Whoa! Just be careful how you do this... and I would NOT advise a nursing student to do this. There is a very realistic possibility - I've seen it happen too many times myself - that the family might behave like Jim Carry in "Dumb and Dumber"

"Do you think there's a one in a thousand chance you could love me?

"I'd say more like one in a million."

"So you're telling me there's a chance!"

One in a billion is still a chance - and it's that chance that a lot of families pick up on... especially when they're trying to decide on continuing support. Also keep in mind that the one in a billion chance, if it exists, probably wouldn't materialize for YEARS.

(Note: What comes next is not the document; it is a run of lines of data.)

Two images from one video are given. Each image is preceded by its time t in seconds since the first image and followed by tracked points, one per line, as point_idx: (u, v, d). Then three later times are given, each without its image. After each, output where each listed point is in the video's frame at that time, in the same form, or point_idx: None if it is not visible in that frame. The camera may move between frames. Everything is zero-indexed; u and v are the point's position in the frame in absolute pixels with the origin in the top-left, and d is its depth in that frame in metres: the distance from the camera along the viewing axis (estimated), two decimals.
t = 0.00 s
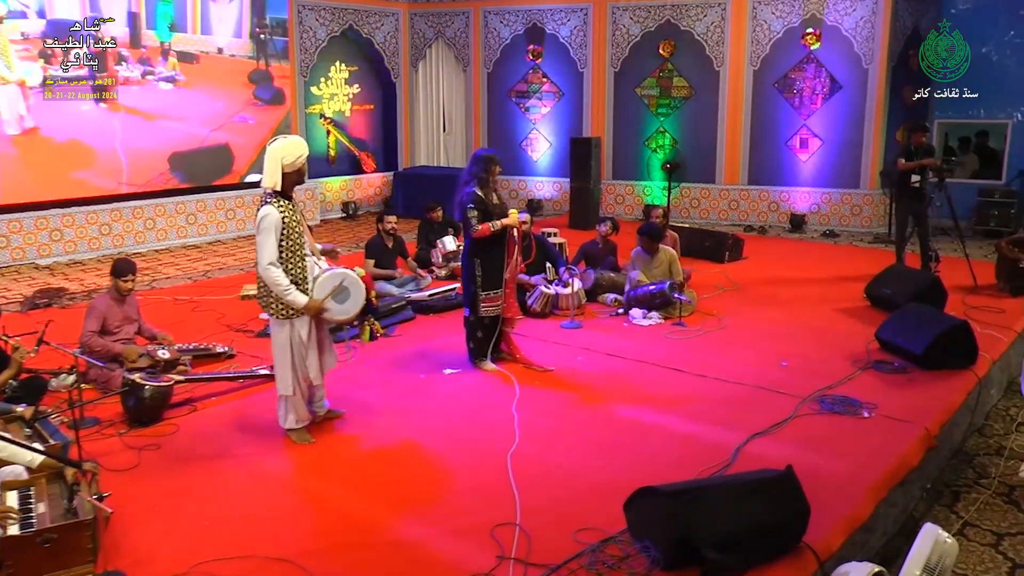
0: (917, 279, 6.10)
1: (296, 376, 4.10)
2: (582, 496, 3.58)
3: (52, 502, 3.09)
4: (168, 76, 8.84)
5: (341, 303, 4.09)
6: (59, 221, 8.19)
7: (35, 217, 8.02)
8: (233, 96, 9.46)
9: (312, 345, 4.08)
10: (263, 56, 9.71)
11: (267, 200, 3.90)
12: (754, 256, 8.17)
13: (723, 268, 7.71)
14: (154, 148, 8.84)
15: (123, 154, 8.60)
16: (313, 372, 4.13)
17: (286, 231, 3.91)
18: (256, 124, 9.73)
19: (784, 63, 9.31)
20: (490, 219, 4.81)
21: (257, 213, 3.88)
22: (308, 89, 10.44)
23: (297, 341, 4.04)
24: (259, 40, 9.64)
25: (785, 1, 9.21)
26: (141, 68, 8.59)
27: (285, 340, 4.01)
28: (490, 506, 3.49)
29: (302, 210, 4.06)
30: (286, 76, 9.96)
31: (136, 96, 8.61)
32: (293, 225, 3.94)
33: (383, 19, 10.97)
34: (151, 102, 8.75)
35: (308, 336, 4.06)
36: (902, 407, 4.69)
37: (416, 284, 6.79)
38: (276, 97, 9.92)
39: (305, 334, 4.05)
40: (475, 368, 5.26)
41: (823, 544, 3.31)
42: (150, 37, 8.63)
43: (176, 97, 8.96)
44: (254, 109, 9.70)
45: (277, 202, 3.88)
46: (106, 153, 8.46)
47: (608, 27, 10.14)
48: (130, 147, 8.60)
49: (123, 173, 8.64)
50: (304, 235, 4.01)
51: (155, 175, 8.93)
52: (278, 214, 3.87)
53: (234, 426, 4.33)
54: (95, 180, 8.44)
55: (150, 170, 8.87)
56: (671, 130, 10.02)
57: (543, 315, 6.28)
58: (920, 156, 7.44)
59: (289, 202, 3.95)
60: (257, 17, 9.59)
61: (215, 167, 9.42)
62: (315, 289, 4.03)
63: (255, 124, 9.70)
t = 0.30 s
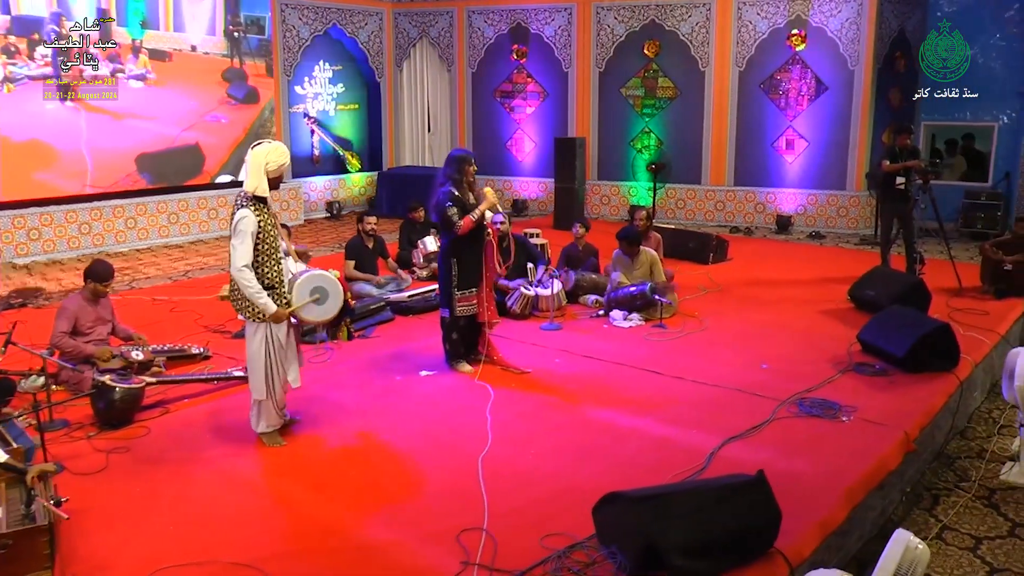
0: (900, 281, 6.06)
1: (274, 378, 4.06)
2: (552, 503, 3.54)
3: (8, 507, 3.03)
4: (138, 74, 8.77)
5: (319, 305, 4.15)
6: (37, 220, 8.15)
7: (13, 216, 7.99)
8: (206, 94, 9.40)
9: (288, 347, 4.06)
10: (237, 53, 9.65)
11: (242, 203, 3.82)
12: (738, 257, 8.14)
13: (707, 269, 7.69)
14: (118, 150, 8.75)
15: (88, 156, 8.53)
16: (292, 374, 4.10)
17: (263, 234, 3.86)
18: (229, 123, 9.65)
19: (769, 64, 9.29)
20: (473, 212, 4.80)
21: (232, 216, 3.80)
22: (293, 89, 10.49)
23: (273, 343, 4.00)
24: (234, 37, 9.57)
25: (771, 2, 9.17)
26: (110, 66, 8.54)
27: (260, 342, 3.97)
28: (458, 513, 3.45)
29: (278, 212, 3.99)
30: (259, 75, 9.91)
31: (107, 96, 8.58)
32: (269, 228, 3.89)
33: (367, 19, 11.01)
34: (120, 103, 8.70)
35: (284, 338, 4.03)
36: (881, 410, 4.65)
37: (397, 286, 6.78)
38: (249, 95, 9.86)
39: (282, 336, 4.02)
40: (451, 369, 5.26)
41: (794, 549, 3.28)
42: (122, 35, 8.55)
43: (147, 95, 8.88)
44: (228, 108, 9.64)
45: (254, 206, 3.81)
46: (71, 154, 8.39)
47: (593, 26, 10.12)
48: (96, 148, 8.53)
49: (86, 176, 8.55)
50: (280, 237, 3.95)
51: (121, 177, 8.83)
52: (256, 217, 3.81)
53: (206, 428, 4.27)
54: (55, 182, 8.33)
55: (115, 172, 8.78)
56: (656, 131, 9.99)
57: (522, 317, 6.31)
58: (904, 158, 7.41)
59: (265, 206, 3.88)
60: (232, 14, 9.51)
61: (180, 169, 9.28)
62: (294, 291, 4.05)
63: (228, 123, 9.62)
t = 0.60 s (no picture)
0: (913, 283, 5.96)
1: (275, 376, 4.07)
2: (548, 509, 3.50)
3: None
4: (140, 75, 8.85)
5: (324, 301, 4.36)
6: (47, 221, 8.27)
7: (24, 216, 8.10)
8: (210, 93, 9.47)
9: (293, 344, 4.08)
10: (242, 54, 9.69)
11: (248, 201, 3.82)
12: (750, 258, 8.06)
13: (718, 270, 7.60)
14: (116, 152, 8.78)
15: (86, 160, 8.58)
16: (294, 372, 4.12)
17: (270, 231, 3.86)
18: (232, 124, 9.69)
19: (782, 63, 9.19)
20: (480, 205, 4.81)
21: (238, 214, 3.79)
22: (305, 89, 10.60)
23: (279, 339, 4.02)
24: (238, 38, 9.62)
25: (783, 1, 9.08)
26: (112, 67, 8.63)
27: (267, 339, 3.98)
28: (452, 518, 3.43)
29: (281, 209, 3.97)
30: (264, 75, 9.95)
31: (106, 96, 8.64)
32: (275, 224, 3.89)
33: (378, 19, 11.04)
34: (122, 104, 8.77)
35: (290, 335, 4.05)
36: (890, 414, 4.57)
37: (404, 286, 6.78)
38: (253, 97, 9.89)
39: (288, 333, 4.05)
40: (454, 370, 5.22)
41: (793, 557, 3.21)
42: (124, 35, 8.65)
43: (149, 96, 8.96)
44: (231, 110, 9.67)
45: (260, 203, 3.81)
46: (67, 156, 8.43)
47: (605, 26, 10.07)
48: (92, 151, 8.57)
49: (82, 179, 8.57)
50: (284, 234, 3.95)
51: (118, 181, 8.86)
52: (263, 215, 3.80)
53: (205, 429, 4.26)
54: (52, 182, 8.37)
55: (112, 176, 8.81)
56: (669, 131, 9.92)
57: (528, 319, 6.31)
58: (918, 157, 7.30)
59: (269, 203, 3.88)
60: (235, 16, 9.56)
61: (178, 171, 9.30)
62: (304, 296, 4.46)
63: (231, 125, 9.67)
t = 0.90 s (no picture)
0: (947, 286, 5.79)
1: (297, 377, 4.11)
2: (558, 515, 3.45)
3: (9, 502, 3.08)
4: (174, 77, 9.01)
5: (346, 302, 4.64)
6: (82, 220, 8.45)
7: (58, 215, 8.29)
8: (243, 97, 9.58)
9: (317, 344, 4.15)
10: (277, 55, 9.82)
11: (270, 209, 3.87)
12: (782, 259, 7.92)
13: (749, 271, 7.48)
14: (148, 154, 8.94)
15: (117, 163, 8.74)
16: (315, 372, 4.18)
17: (293, 237, 3.92)
18: (264, 126, 9.80)
19: (818, 61, 9.02)
20: (503, 206, 4.71)
21: (262, 224, 3.84)
22: (337, 89, 10.67)
23: (302, 341, 4.08)
24: (274, 39, 9.75)
25: None
26: (146, 68, 8.79)
27: (292, 342, 4.04)
28: (461, 522, 3.39)
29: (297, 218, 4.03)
30: (299, 77, 10.06)
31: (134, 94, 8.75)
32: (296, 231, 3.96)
33: (411, 19, 11.07)
34: (156, 104, 8.92)
35: (314, 336, 4.13)
36: (918, 421, 4.44)
37: (431, 286, 6.76)
38: (287, 98, 10.01)
39: (311, 334, 4.12)
40: (476, 373, 5.17)
41: (808, 568, 3.13)
42: (162, 37, 8.86)
43: (183, 98, 9.12)
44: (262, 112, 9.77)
45: (283, 211, 3.87)
46: (99, 158, 8.60)
47: (638, 24, 9.98)
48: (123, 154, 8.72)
49: (111, 182, 8.71)
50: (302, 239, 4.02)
51: (146, 183, 8.99)
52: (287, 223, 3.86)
53: (222, 429, 4.28)
54: (82, 181, 8.52)
55: (142, 177, 8.95)
56: (703, 130, 9.78)
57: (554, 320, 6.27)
58: (956, 157, 7.11)
59: (290, 210, 3.95)
60: (272, 17, 9.71)
61: (205, 176, 9.39)
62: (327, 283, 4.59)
63: (263, 127, 9.78)
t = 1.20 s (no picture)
0: (975, 291, 5.66)
1: (310, 370, 4.14)
2: (561, 518, 3.41)
3: (17, 495, 3.12)
4: (214, 77, 9.22)
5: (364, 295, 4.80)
6: (111, 217, 8.60)
7: (88, 213, 8.45)
8: (281, 98, 9.76)
9: (330, 339, 4.19)
10: (318, 56, 10.02)
11: (293, 202, 3.91)
12: (810, 261, 7.80)
13: (774, 273, 7.37)
14: (179, 154, 9.10)
15: (150, 161, 8.92)
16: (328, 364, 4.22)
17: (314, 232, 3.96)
18: (301, 128, 9.94)
19: (850, 60, 8.86)
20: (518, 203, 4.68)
21: (285, 216, 3.87)
22: (365, 88, 10.71)
23: (314, 335, 4.11)
24: (315, 40, 9.95)
25: None
26: (186, 69, 9.01)
27: (306, 336, 4.06)
28: (463, 524, 3.37)
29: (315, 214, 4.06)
30: (340, 78, 10.23)
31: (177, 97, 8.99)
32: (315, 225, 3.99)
33: (440, 18, 11.08)
34: (194, 106, 9.12)
35: (326, 331, 4.16)
36: (938, 429, 4.33)
37: (451, 285, 6.74)
38: (328, 100, 10.18)
39: (322, 329, 4.15)
40: (490, 373, 5.13)
41: None
42: (203, 38, 9.08)
43: (221, 98, 9.32)
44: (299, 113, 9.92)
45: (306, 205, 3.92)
46: (132, 156, 8.79)
47: (667, 23, 9.88)
48: (158, 153, 8.91)
49: (144, 180, 8.90)
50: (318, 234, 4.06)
51: (179, 183, 9.15)
52: (310, 216, 3.91)
53: (234, 426, 4.31)
54: (117, 173, 8.73)
55: (173, 179, 9.11)
56: (732, 130, 9.66)
57: (573, 320, 6.21)
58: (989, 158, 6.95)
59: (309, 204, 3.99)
60: (313, 17, 9.90)
61: (237, 175, 9.53)
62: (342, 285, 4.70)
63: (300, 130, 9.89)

A more realistic course of action is to understand for yourself (by inquiry, or reading the chart) what the physician's take on this is. Have there been blood flow studies, EEGs, MRIs? What is the medical prognosis - which is not the same as "a chance"? If in fact this is determined to be a permenant vegitative state, I would discuss the patient's wishes with the family. Would "Steve" want to live this way permanently? At this point, the patient's wishes are the only thing that the family, physicans, and nurses as patient advocates should consider.

Having said all that...

1. Good job in doing your research! Evidence-based practice is what I wish 90% of my staff looked at!

2. Miracles do happen, I've seen numerous myself. But even as a devout Christian, when I'm dealing with tragic patient cases, I make my rule: Believe in miracles, hope for miracles, but don't count on miracles.

3. There ARE fates worse than death.

4. Everybody dies sometime, the only differences are how soon and how well. It may be that at this point, the best death is all that can be done.

By the way... if Steve's family (or other document) indicates that Steve would want to be kept alive by all heroic measures possible, the staff will have to accept that as well - and sometimes that can be harder for nurses than withdrawing support.